Thursday, June 11, 2015

On trainers and teaching, Part II (6/11/2015)

As a teacher/instructor I am getting this feeling that I am becoming overly-critical of how others prepare their lectures, prepare their materials, or do their teaching jobs.  This sounds horribly arrogant; I caught myself being critical yesterday when I reported on the various classes and seminars I attended in the past few days.  I am aware that I am becoming a curmudgeon in my old age and it is something I want to avoid at all cost, but I often wonder why people just plainly accept lousy teachers and sit through a class or seminar.  I have a lot of very good fellow teachers in our group (and then to think we are not professional, or I should say formally trained instructors); we all have our own style (thank God), but it is more about classes and lectures given by people outside the agency I work for.  Some of these courses have nothing to do with the subjects I generally teach; they even include some of the sermons I see at the church I visit.

One of my fellow teachers in the class for inspectors that he and I taught.
That my criticism may be off base and/or lead to (the perception of) arrogance became more apparent after talking with my supervisor and after reading reviews from various classes I taught and some of the classes that other people taught while I was observing.  They really loved the latest class that I was somewhat critical about (in my head but not vocally to the instructor, in particular since the reviews were very good).  I really wonder what I missed, but it appears that students were glad to learn more details on subjects they learned in a previous classes, in particular in preparation for the exam they have to take.  So yes, while we say that we don't teach them to take an exam, in reality we probably do, or that is what our students want us to do.

Teaching is something I truly enjoy and talk about in my blog (look for the keyword/label: teaching or training).  I too tend to get very decent reviews and some not so good reviews (see the photo below; yes, there are always a clown or two in your class).  I take serous reviews seriously and try to learn from them, but these were somewhat rediculous.

The joker
The angry person
I am still not aware that I have an opinionated liberal agenda, other than on that specific day, I talked about evolution and the need to preserve trees.  However, I suspect this was the guy I asked to stop having very loud side conversations with some of his fellow students while I was teaching and others were trying to listen to me instead of to him.  So yes I do take reviews personal and try to learn from them.  Another one of my favorite positive reviews went something like this: "My supervisor forced me to come to this class.  I did not expect much, but I actually learned something."  I really do think there is a joker in every class I teach.

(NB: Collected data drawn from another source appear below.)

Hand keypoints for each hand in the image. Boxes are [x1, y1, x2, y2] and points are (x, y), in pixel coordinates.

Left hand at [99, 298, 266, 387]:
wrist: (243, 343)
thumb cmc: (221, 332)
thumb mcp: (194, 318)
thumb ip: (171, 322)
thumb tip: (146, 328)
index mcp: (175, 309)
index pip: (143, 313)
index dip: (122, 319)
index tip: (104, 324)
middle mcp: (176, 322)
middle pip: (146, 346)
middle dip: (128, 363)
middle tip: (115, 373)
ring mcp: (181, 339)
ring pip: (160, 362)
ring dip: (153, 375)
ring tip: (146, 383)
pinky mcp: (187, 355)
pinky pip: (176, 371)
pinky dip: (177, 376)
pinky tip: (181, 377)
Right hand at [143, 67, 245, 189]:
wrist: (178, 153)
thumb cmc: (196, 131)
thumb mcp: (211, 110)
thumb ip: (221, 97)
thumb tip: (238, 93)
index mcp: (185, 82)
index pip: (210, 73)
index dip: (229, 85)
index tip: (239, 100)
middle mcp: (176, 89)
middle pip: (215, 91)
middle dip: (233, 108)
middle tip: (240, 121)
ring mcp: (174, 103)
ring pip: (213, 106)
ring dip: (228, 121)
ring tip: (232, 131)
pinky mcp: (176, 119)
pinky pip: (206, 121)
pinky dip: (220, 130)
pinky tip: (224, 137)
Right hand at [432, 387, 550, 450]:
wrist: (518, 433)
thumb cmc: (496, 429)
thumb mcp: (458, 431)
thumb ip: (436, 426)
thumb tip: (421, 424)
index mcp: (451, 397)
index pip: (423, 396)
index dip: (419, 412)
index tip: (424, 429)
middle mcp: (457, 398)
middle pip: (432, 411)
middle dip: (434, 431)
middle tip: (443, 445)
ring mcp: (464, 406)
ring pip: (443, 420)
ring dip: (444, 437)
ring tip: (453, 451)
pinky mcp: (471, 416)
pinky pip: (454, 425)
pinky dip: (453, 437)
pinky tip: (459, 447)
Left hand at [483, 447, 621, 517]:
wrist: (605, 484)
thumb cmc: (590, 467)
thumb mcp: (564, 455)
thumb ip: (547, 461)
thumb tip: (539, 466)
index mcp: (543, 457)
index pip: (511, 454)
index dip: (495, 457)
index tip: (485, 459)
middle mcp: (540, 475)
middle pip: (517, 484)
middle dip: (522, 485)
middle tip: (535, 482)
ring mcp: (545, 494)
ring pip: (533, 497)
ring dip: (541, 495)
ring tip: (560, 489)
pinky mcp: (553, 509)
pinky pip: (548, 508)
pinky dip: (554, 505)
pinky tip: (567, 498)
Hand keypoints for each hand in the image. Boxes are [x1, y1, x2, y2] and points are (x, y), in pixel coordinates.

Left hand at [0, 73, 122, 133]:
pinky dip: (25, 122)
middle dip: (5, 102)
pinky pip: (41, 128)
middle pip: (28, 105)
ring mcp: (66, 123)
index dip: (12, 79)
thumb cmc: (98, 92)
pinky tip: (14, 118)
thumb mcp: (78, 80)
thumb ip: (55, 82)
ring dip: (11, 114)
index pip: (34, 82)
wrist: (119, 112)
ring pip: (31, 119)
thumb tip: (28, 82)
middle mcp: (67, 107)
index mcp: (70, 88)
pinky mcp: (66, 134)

An online search on teaching strategies and instructional design brought my attention to a few things. Deborah Davis gives the following recommendations in here book: The Adult Learner’s Companion: A Guide for the Adult College Student:

  • Use the adult learner’s experience and knowledge as a basis from which to teach.
  • Show adult learners how this class will help them attain their goals.
  • Make all course and text material practical and relevant to the adult learner. 
  • Show adult learners the respect they deserve.
  • Adjust your teaching speed to meet the needs of the older learner.
  • Motivate adult learners to learn new information.

In his "Rapid Elearning Blog" Tom Kuhlmann gives five little nuggets:

  • Instructional design is more than just putting information in front of learners
  • Instructional design has clear goals and gets learners focused on the right things
  • Instructional design provides context and perspective
  • Instructional design compresses the learning process and saves time (this is probably the one I violate the most)
  • Instructional design engages learners with clear and meaningful content

I really like to do all these things in my class design and teaching; maybe subconsciously, but I try.  As I tell some of my students, "I have sat through classes that were so boring that I promised myself that if I ever had to give a talk or a class, I would never be like that."

I have two questions for the readers of my blog:

  1. Do you also notice that you've become overly critical (in a positive way) either with age or since you have become more seasoned in your job?
  2. If you are an adult educator or attend a lot of training classes, do your agree with the two bulleted lists above or are there any other bullets you would like to add?